The Cover (and Title)
Of the covers in this series so far, this one’s the best composition and the most fitting one. A heathery field, a mare and her foal, and they actually look like Fiona and Finn are described in the text. We’re getting there! The title, however, isn’t quite that matching. There’s a lot of stuff going on in this book, Finn only playing a rather small part. But I guess it makes for a nice title.
Still immensely enjoying my reread! I had forgotten so much!
Welcome back to episode three of our favourite horsey highland soap opera! That may sound awfully cynical, but I really do love this series! We once again continue where we left of and focus on three major plotlines: the very soapy romance/family feud, the grumpy groom revelations, and the never-ending cruelty of mankind.
- What can I say, I love Laurie and Danny’s relationship. It’s so pure and they are just too cute together. Turning an outing to the village to get supplies into a date, giving each other presents, being there for each other, Laurie meeting Danny’s mum – it’s all very endearing. Laurie’s uncle, on the other hand, is still annoying as hell, pretty much banning Danny from his property after he spots the two of them at the pastures together. We finally find out what happened in the past that lead to the whole family feud thing – and it’s ridiculous! Damn, you’re a grown man, get your shit together! It doesn’t help that he has a nasty cold and is out for a while, so Laurie has to work with Alan a lot more than usual.

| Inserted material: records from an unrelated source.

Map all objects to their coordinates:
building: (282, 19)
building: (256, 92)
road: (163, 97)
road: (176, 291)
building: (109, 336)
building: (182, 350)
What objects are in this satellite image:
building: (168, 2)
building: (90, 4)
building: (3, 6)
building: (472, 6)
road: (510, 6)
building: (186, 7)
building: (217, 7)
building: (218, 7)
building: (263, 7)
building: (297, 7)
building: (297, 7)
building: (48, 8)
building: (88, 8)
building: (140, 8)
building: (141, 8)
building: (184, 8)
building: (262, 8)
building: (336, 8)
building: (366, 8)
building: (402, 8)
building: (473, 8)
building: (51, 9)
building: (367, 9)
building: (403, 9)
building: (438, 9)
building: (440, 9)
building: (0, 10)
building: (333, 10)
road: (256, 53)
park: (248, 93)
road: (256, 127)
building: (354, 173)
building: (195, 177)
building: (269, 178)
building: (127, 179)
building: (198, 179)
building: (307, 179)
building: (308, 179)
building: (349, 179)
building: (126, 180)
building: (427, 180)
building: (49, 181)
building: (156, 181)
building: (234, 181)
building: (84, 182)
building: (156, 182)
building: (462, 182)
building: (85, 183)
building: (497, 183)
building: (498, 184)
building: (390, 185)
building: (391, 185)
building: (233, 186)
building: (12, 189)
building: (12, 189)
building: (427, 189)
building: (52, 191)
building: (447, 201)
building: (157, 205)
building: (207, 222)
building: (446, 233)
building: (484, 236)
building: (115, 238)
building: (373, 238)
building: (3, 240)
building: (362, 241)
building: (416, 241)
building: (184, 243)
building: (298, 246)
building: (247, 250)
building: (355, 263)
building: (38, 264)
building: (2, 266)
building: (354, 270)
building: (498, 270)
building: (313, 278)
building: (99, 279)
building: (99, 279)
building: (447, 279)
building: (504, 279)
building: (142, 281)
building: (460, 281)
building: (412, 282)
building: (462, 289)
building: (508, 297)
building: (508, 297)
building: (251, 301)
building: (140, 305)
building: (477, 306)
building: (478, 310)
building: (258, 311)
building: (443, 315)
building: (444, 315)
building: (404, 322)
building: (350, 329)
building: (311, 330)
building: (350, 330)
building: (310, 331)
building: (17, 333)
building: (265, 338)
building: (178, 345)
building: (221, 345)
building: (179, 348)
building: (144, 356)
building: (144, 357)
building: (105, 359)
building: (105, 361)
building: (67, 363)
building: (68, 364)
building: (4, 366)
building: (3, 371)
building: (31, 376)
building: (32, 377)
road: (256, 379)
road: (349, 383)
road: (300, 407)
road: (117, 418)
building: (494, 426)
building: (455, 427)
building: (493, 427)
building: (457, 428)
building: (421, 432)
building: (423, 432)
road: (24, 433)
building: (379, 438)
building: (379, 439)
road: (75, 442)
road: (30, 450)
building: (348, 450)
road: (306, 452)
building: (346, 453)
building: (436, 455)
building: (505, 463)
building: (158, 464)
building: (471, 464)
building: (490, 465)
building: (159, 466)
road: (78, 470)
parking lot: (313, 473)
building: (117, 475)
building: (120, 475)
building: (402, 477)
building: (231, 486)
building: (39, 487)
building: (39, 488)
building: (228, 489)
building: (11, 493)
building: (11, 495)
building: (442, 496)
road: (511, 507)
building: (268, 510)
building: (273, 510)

- Alan – that’s the grumpy groom who’s either ignoring or scowling at Laurie. Why is that, one might ask. Well, naturally, he is harbouring a dark past that has scarred him for life. In other words, his father left his family when Alan was just a boy and had to become the new father figure for his five siblings, his mother is an alcoholic, and the villagers look down on his family. So in Uncle Scott’s eyes, that makes it totally valid for Alan being the way he is – even if it’s him being an ass towards Laurie, who has never done anything to him. Men! Unfortunately, Laurie starts blaming herself for their troubled relationship and tries to patch things up – and lo and behold, suddenly everything turns into love, peace, and harmony.
- Our socio and environmental topics of this episode are wealth, capitalism, and animal testing. Additionally, Uncle Scott brings home Fiona and her foal Finn from a horse market and the two of them are in very bad shape. So bad, that after a couple of days, Finn gets very very sick and no one is certain he will survive. Laurie, of course, does everything in her power to try to keep him alive.
There’s also Mrs Browning, a widow from Edinburgh, who drops by to adopt a horse, offer a generous donation, and invite Laurie to her place in Edinburgh. And the squabbling of the The Laurels family is still a joy to read about, the atmospheric narration still gives me goosebumps, and I’m dreaming myself away to the stunning highland setting.